Reading text –
┌──

Court Applies “Summary-Judgment-Like” Approach To Uncontested Motions To Compel Arbitration And Stay Litigation

September 14, 2020 by Michael Wolgin

The court considered a restaurant franchisee’s motion to compel arbitration, and motion to dismiss, or, in the alternative, stay an employee’s race discrimination and retaliation lawsuit pending the completion of arbitration. The plaintiff had applied for a managerial position through an online portal, which included a provision agreeing to sign an arbitration agreement and ADR plan as a condition of employment. The plaintiff ultimately signed an offer letter for the position, which contained an arbitration provision, and completed onboarding paperwork online, including checking boxes that confirmed that the plaintiff had read and agreed to the company’s ADR plan and agreement to arbitrate.

In connection with the franchisee’s motion to compel arbitration, the plaintiff conceded that she signed the arbitration agreement and did not oppose the request to stay the case. She opposed only the dismissal of the case. Nevertheless, the court explained that a motion to compel arbitration is “summary-judgment-like,” meaning that the court was required to provide a cursory analysis “to ensure disposition utilizing the alternative stay request is appropriate.” The court then found as a matter of law that the plaintiff and the franchisee entered into an arbitration agreement that covered the discrimination claims, and granted the motion to compel arbitration. The court further found that it was required to grant a stay as opposed to dismissal of the case under the FAA.

└──

Problems and tasks –
1. From the arbitration ruling summary, reproduce word for word the passage that begins with the words "September 14, 2020" and ends with "agreement to arbitrate.".
2. In the arbitration ruling summary, which part of the franchisee's motion did the plaintiff oppose?

Dataset rows –
┌──

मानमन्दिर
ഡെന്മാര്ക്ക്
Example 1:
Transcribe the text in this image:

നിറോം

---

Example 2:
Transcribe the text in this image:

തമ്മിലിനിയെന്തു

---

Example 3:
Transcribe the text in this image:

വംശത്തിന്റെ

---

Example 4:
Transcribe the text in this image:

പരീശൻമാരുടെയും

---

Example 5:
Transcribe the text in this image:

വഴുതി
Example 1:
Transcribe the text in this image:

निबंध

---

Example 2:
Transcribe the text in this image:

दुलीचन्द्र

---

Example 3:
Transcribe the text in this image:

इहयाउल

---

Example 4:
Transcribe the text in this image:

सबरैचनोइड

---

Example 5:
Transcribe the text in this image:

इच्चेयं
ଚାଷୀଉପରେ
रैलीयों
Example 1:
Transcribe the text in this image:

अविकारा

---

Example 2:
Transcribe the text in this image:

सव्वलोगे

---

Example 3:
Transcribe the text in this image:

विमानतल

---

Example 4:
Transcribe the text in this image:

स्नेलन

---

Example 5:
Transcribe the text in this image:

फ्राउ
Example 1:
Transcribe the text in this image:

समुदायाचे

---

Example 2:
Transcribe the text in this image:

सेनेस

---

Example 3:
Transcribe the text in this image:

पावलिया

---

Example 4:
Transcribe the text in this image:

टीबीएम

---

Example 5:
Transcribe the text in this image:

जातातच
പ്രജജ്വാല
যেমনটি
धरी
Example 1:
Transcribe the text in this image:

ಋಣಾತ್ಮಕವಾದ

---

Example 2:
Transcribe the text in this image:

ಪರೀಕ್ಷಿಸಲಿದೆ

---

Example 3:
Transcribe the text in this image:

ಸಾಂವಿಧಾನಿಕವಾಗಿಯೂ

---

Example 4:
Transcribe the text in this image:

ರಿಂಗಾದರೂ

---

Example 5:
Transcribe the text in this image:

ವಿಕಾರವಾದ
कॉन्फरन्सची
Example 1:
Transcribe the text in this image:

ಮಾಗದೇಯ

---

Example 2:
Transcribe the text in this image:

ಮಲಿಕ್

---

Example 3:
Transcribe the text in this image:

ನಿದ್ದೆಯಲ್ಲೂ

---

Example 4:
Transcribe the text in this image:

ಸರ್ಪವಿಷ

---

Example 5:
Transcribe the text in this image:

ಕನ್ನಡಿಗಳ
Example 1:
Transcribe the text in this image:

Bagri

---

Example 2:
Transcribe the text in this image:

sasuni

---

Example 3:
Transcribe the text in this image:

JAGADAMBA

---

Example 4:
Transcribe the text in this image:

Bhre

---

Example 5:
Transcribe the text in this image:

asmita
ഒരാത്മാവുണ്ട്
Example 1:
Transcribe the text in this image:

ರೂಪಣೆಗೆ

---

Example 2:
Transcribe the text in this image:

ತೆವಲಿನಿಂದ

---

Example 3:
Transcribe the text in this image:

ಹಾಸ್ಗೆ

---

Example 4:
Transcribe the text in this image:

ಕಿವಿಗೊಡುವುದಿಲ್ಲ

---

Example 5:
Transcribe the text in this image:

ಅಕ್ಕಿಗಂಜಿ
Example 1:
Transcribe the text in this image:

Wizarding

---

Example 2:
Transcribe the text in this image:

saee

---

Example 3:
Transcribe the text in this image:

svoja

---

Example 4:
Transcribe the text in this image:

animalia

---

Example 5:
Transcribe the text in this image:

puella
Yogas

└──
┌──

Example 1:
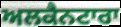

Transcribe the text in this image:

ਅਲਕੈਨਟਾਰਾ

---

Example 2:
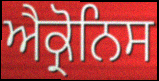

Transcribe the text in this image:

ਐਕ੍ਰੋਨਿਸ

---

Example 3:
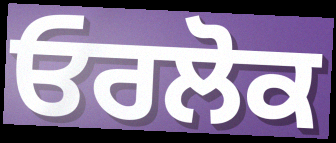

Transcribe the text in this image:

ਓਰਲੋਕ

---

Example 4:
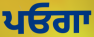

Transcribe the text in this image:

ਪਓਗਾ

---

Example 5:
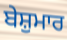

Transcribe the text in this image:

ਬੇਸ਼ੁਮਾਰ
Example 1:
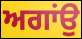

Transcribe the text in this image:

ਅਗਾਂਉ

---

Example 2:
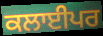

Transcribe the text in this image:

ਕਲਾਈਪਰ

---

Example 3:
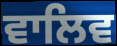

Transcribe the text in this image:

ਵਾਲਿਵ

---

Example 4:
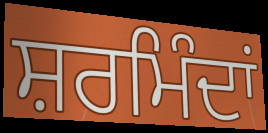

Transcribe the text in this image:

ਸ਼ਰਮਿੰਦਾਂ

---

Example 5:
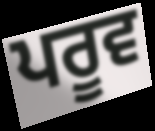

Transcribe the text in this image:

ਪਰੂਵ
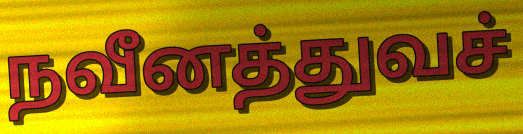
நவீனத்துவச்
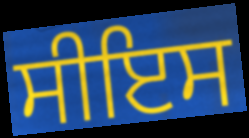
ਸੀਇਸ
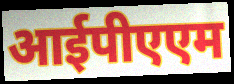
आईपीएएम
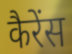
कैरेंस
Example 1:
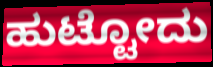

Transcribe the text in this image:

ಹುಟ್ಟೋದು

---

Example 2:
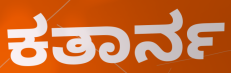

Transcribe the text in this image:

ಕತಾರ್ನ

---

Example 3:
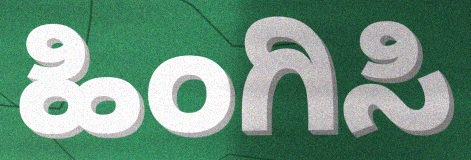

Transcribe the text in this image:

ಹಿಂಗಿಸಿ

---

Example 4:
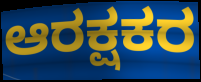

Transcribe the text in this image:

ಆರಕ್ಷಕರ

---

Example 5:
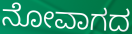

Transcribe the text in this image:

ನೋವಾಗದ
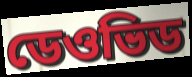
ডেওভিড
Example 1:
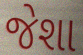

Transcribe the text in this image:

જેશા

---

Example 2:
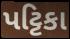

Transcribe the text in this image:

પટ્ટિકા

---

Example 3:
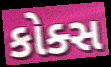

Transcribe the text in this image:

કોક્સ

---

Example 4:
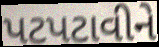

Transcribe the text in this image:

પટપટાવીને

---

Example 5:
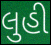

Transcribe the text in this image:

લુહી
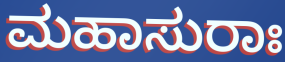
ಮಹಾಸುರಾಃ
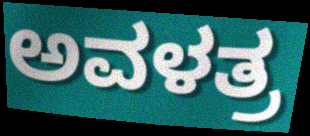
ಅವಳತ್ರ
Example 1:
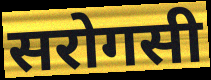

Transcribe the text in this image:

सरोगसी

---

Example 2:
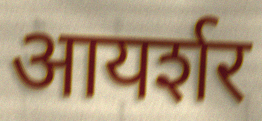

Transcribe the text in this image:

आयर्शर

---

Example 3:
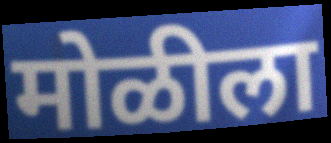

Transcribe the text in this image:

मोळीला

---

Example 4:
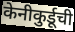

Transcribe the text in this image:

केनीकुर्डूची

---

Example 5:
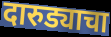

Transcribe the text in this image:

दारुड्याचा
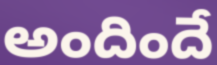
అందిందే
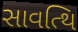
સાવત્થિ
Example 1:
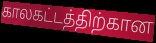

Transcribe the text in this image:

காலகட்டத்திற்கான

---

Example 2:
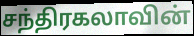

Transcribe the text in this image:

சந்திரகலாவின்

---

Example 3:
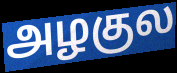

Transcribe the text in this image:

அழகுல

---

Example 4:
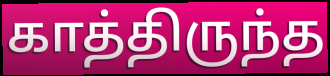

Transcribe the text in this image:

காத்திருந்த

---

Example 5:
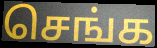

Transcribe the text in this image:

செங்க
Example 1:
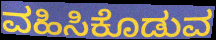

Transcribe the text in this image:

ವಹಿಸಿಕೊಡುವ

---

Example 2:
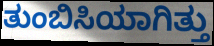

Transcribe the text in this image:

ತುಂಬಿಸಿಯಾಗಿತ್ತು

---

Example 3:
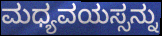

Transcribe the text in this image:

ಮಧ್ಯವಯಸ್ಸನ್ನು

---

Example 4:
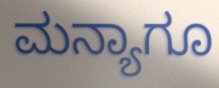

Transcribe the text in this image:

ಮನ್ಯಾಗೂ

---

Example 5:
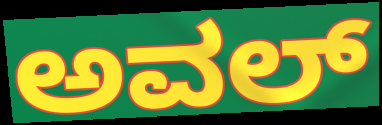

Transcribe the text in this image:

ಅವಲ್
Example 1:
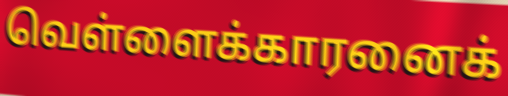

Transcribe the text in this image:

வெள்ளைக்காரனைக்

└──

Outputs for the tasks –
1.
September 14, 2020 by Michael Wolgin

The court considered a restaurant franchisee’s motion to compel arbitration, and motion to dismiss, or, in the alternative, stay an employee’s race discrimination and retaliation lawsuit pending the completion of arbitration. The plaintiff had applied for a managerial position through an online portal, which included a provision agreeing to sign an arbitration agreement and ADR plan as a condition of employment. The plaintiff ultimately signed an offer letter for the position, which contained an arbitration provision, and completed onboarding paperwork online, including checking boxes that confirmed that the plaintiff had read and agreed to the company’s ADR plan and agreement to arbitrate.

2. She opposed only the dismissal of the case.